The person that made the complaint to the ASA believed that the claims made in the advert were misleading – particularly to new or inexperienced beekeepers, and that these claims were made without any scientific backing.
In their response to the issues raised the advertisers told the ASA that while they were sorry to hear a complaint had been received concerning their advertising, “the information in their advertising was true and could be proven”.
The advertisers also suggested that the Federation of Irish Beekeepers should be contacted for their opinion and that their advertisement “had run for over ten years without issue”.

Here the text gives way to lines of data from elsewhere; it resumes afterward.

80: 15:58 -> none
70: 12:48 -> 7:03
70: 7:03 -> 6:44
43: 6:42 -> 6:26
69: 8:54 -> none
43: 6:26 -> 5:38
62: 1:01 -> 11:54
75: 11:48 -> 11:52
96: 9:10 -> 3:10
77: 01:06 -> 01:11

“On the issue of safety and depictions of dangerous activity, the advertisers said that they sold docile bees that could be handled without protection, but that this should not have been taken that they advised beekeepers not to use protection,” according to the ASA.
ASA decision
However the ASA complaints committee did not consider that the claims made by the avertisers had been “substantiated” and that “the advertising was in breach of sections 4.1; 4.4; 4.9; 4.10; and 4.33”.

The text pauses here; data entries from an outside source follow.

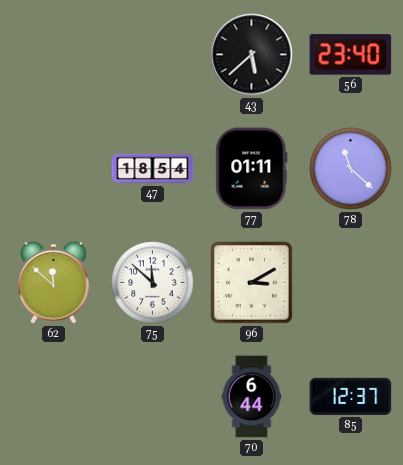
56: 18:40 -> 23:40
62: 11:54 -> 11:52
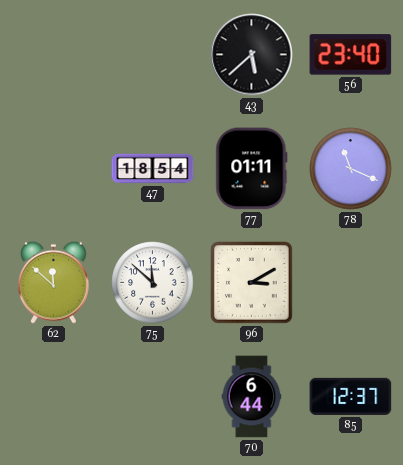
78: 11:22 -> 11:19
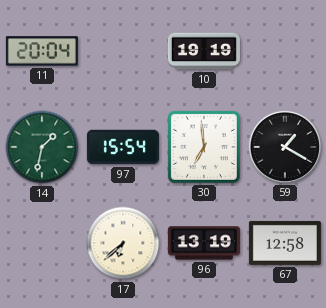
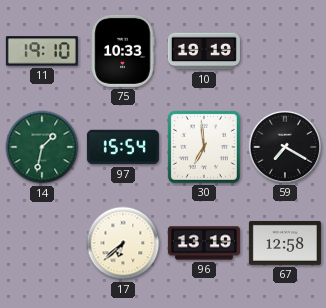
11: 20:04 -> 19:10
75: none -> 10:33
59: 1:20 -> 7:20
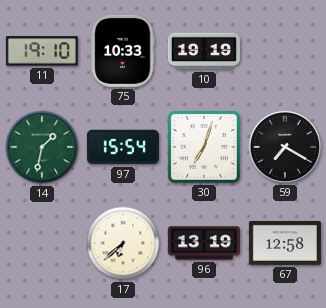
30: 6:59 -> 7:03
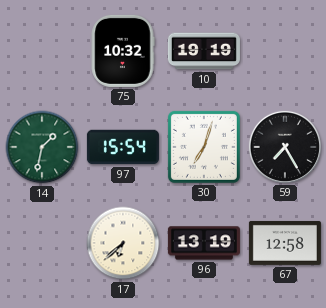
11: 19:10 -> none
75: 10:33 -> 10:32
59: 7:20 -> 7:25
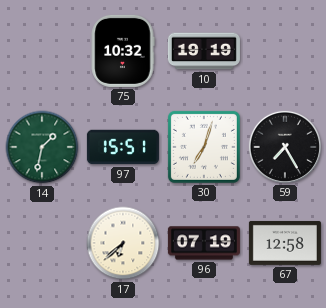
97: 15:54 -> 15:51
96: 13:19 -> 07:19
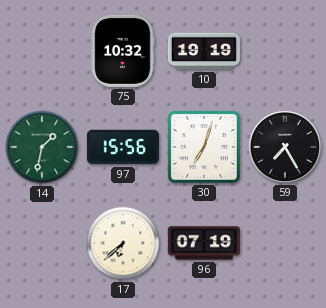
97: 15:51 -> 15:56
67: 12:58 -> none
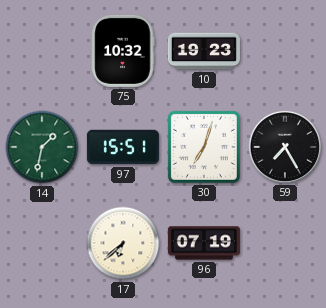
10: 19:19 -> 19:23
97: 15:56 -> 15:51
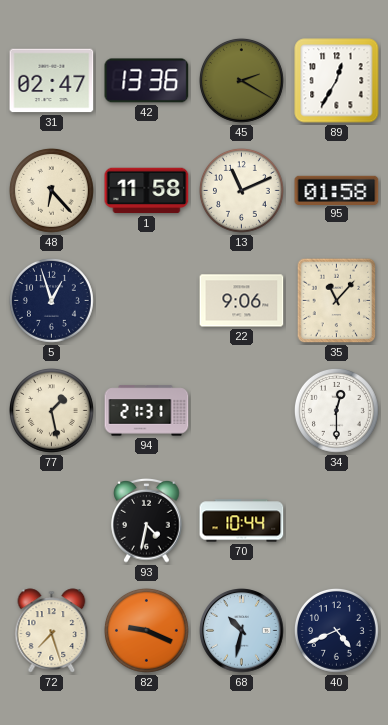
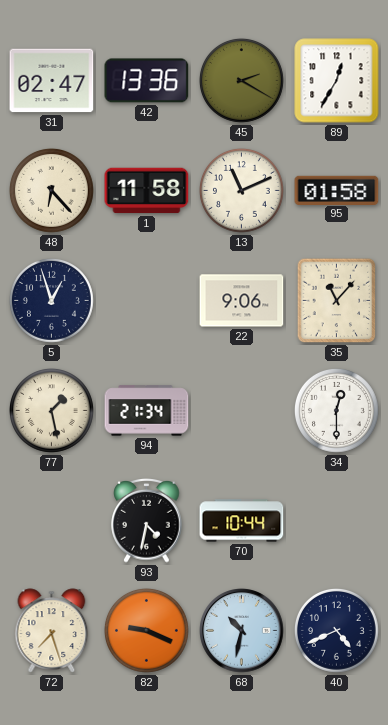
94: 21:31 -> 21:34
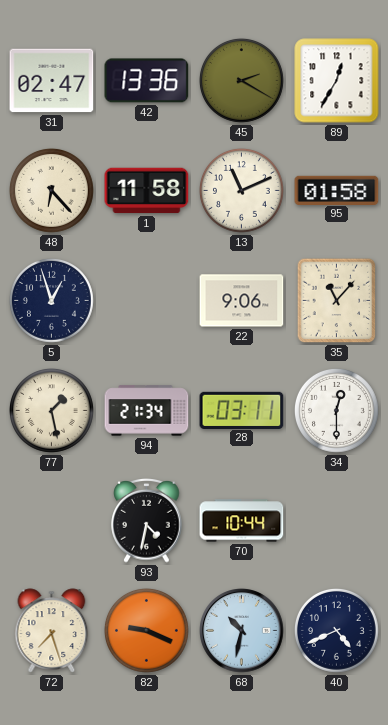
28: none -> 03:11
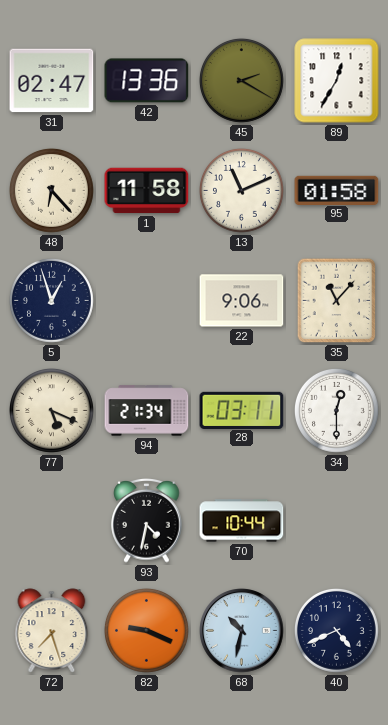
77: 1:28 -> 5:19
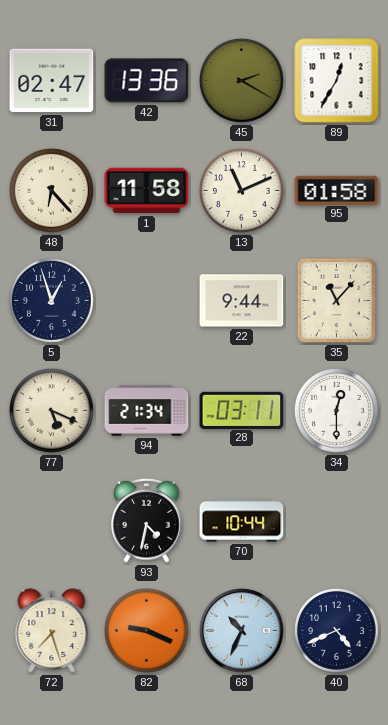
22: 9:06 -> 9:44
68: 10:32 -> 10:34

Separately the committee also noted the images used in the advertising had portrayed a child and an adult being near or handling bees without wearing protective clothing.
“They considered that the images in the advertising had depicted an unsafe practice and therefore were in breach of code sections 3.24 (a) and 7.4 (c),” the ASA stated.
The authority’s complaints committee ruled that “the advertisements must not reappear in their current form”.